The black middle class has been fleeing the inner city, leaving behind a ghetto of have-nots, and black church officials are trying to do something about it. ``We can save our black communities only if we are willing to act in our own behalf,'' says the Rev. T.J. Jemison of Baton Rouge, La., president of the National Baptist Convention of the USA Inc., the largest black church denomination in the United States.
His message is echoed by the Rev. J.Alfred Smith of Oakland, Calif., president of the Progressive National Baptist Convention, considered the activist wing among black Baptists.
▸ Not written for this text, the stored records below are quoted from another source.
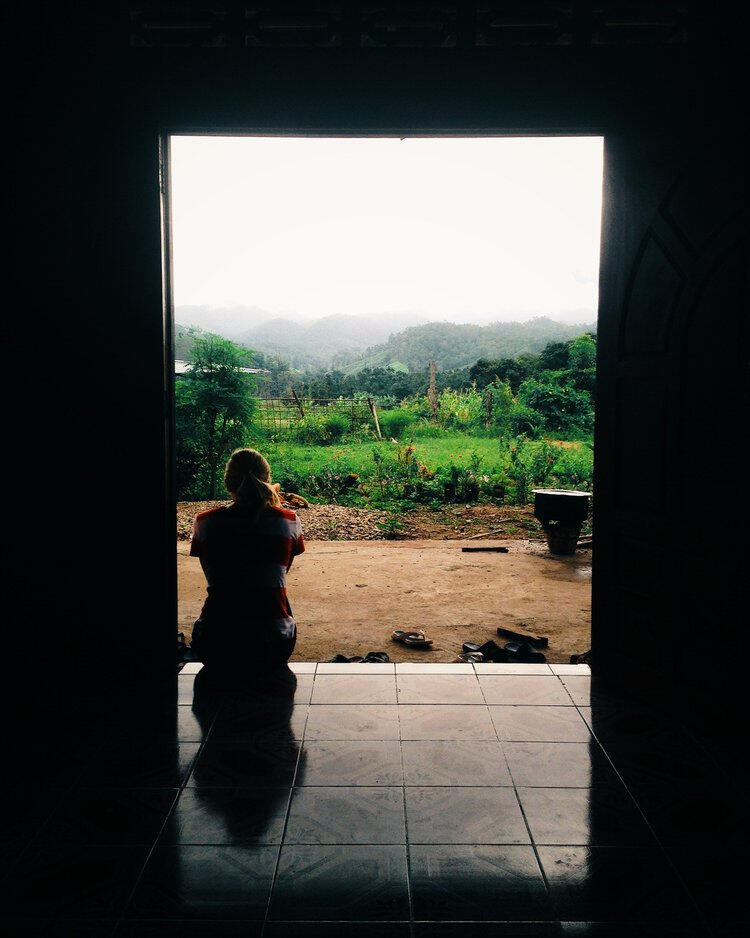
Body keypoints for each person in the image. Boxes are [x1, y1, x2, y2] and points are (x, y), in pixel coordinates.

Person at [189, 447, 305, 671]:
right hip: (272, 646)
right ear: (267, 480)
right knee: (273, 588)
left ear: (227, 483)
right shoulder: (289, 521)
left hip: (215, 645)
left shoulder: (204, 522)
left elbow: (213, 576)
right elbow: (281, 572)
Machinery for action may come into being as the result of a late-October conference of 200 churchmen, women, and lay workers at Harvard University Divinity School. Participants proposed that a clerical task force be formed to prepare a plan to halt a creeping growth of an underclass in many black communities.
Black churches cannot stand idly by while poverty spreads around them, many at the conference said.
The Harvard Divinity School and its black alumni are examining the problems of the disadvantaged, says Harvard Prof. Preston N. Williams. He says that throughout America black churches are beginning to conduct activities for the surrounding community.
But they are not instant solutions, says William Julius Wilson, a sociology professor at the University of Chicago.
``The historical legacy of racism is not the only cause of the growth of the underclass in American cities,'' says Dr. Wilson, author of a new book, ``The Truly Disadvantaged: Inner City, the Underclass, and Public Policy.''
In spite of federal programs to fight poverty, he says, the new underclass has not only become isolated from the resources and channels necessary to escape poverty, it has also grown.
The strong missionary tradition of the black church is not enough to minister to the needs of the 1980s, says the Rev. Dr. Jemison, who is also a Baptist minister in Baton Rouge.
``Afro-American churches face grave responsibilities today,'' he says. ``Although we have black mayors, congressmen, and public officials, the black church must deal directly with homeless and displaced people, make room for the street people, and not wait for the government to take care of everything.''
Various activities designed to resolve the plight of the new underclass were discussed at the meeting. For instance:
The Shiloh Baptist Church of Washington, D.C., operates a full-service family life center that employs a full-time staff and offers its facilities to the public. These range from the usual counseling and child-care services to a restaurant and catering service.
The Allen Temple Baptist Church of Oakland, Calif., operates a community outreach program that ranges from workshops on AIDS to a 12,000-person citywide march against drugs.
The time has come for women to be welcomed to the pulpit as pastors and preachers, says Dr. Cheryl J. Sanders, an ethics professor at the Howard University Divinity School in Washington, D.C.
Churches can conduct clinics to help reduce violence and suicide, a growing danger to inner city communities, says Deborah Prothrow-Stith, Massachusetts Commissioner of Public Health. Churches can maintain ongoing programs on welfare and other programs to help the poor help themselves, says Mary Jo Bane, a professor at the Harvard Kennedy School of Government.
Upgrading decaying urban communities will not be easy, Dr. Wilson says. During the past decade, he says, the middle class has deserted the inner cities as have businesses and public-service agencies. Meanwhile, the number of poverty-level families living in ghetto communities has multiplied, even as the total population of these areas has decreased, he says.
``The lack of the presence of a steady, middle class ... leaves an unstable community structure, with few residents who can serve as role models to young people,'' the professor says.
He would like to see a return of industry that offers jobs and of middle-class residents to offer a successful role model to youths and a revival of personal interest in the success of the community, to reduce lethargy and create a long-range view of progress.